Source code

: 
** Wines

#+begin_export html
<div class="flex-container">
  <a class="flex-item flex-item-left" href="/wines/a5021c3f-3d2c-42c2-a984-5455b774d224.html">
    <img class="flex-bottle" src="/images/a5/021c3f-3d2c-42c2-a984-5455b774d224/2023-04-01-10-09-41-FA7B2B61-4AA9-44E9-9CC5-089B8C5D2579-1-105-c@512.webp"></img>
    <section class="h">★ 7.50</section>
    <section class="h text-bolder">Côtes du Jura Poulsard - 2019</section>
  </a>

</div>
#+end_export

> Problem statement:
Above are the records; copy every line in them that holds the word "flex".

> Task response:
<div class="flex-container">
  <a class="flex-item flex-item-left" href="/wines/a5021c3f-3d2c-42c2-a984-5455b774d224.html">
    <img class="flex-bottle" src="/images/a5/021c3f-3d2c-42c2-a984-5455b774d224/2023-04-01-10-09-41-FA7B2B61-4AA9-44E9-9CC5-089B8C5D2579-1-105-c@512.webp"></img>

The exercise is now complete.